**Page extract**
----

Because of its rapid growth rate, many women with triple-negative breast cancer receive chemotherapy to try to shrink the tumor before undergoing surgery. With the standard treatment, the cancer is eliminated from the breast and lymph nodes in the armpit before surgery in about one third of women. This is referred to as a pathologic complete response (pCR). In patients who achieve pCR, the cancer is much less likely to come back, spread to other parts of the body, or lead to death than if the cancer survives the chemotherapy.

“Overall prognosis for women with this type of breast cancer remains inferior to that of other breast cancer subtypes, with higher risk of early relapse,” says lead author Dr. William M. Sikov, a medical oncologist in the Breast Health Center and associate director for clinical research in the Program in Women’s Oncology at Women & Infants Hospital of Rhode Island.

Adding carboplatin to chemotherapy may boost chances of achieving pCR

In the new study, Dr. Sikov and colleagues investigated the addition of other drugs — carboplatin and/or bevacizumab — to the standard treatment regimen to see if they could increase treatment response rates. More than 440 women with stage II or III triple-negative breast cancer enrolled in the randomized clinical trial.

As a pre-surgery treatment, the women were randomly assigned to receive either standard chemotherapy (a combination of paclitaxel, adriamycin, and cyclophosphamide), standard chemotherapy plus carboplatin, standard chemotherapy plus Avastin (a drug that blocks cancers from generating blood vessels), or standard chemotherapy plus both carboplatin and Avastin.

----

**Required tasks**
(1) In the breast cancer passage, what is it called when the cancer is eliminated from the breast and armpit lymph nodes before surgery?
(2) Could you print the breast cancer passage from "In the new study, Dr." to "randomized clinical trial."?

----

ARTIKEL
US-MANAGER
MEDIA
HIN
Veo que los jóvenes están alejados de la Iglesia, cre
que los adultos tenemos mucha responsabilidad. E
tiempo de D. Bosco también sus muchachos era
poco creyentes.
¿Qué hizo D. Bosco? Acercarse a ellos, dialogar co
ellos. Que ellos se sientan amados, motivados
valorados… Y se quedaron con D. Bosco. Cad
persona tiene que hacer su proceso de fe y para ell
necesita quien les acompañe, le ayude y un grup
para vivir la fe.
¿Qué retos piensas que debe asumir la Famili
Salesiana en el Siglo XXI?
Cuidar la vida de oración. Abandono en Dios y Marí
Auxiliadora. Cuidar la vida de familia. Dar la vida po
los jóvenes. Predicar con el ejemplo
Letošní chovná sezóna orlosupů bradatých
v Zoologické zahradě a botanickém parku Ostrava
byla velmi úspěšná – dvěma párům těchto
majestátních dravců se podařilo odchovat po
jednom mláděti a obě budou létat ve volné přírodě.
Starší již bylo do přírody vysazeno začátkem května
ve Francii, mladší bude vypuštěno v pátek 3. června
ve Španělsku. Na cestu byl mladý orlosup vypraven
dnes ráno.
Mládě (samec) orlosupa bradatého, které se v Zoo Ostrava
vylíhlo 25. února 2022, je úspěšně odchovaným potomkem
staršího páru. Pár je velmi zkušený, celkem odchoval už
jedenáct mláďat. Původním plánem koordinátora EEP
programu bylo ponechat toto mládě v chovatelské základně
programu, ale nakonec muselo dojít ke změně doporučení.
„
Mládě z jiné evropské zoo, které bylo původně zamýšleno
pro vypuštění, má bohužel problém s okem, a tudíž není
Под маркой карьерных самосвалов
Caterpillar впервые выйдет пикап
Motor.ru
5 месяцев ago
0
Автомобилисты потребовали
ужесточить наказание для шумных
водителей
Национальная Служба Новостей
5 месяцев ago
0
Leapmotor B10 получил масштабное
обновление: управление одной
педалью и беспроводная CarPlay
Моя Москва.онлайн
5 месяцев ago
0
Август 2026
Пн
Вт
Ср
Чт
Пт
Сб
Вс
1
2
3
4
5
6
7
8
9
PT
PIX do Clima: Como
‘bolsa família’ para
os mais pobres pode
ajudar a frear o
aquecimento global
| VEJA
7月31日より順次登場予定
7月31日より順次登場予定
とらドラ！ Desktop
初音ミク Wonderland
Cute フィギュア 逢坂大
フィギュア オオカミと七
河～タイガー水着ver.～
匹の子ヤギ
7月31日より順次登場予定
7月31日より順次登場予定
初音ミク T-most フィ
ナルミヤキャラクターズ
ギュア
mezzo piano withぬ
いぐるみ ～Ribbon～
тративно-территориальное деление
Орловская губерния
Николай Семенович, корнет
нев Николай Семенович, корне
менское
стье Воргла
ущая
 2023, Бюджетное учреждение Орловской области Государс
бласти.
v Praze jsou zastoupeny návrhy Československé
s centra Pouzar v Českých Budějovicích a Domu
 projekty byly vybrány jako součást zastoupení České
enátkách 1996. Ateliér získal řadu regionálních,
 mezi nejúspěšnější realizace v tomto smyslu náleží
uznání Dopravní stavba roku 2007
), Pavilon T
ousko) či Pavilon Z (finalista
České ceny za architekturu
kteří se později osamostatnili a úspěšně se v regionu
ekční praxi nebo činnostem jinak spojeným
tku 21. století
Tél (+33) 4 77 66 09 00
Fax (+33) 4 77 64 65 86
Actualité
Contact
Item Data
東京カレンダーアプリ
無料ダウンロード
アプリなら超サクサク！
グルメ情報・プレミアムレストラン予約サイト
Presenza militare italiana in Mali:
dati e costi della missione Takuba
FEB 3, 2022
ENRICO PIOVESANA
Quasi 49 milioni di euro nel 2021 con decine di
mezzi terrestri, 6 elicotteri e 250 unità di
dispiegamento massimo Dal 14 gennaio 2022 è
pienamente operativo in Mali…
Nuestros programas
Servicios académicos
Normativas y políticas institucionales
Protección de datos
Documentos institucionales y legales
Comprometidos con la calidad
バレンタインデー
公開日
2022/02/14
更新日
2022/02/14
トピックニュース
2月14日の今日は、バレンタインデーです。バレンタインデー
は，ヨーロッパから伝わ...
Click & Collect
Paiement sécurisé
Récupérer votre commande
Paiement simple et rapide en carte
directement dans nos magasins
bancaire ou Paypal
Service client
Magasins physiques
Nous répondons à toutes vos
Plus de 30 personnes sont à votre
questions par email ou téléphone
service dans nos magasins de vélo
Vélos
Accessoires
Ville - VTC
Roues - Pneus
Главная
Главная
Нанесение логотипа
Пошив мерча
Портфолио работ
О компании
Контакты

----

**List of solutions**
(1) A pathologic complete response (pCR).

(2)
In the new study, Dr. Sikov and colleagues investigated the addition of other drugs — carboplatin and/or bevacizumab — to the standard treatment regimen to see if they could increase treatment response rates. More than 440 women with stage II or III triple-negative breast cancer enrolled in the randomized clinical trial.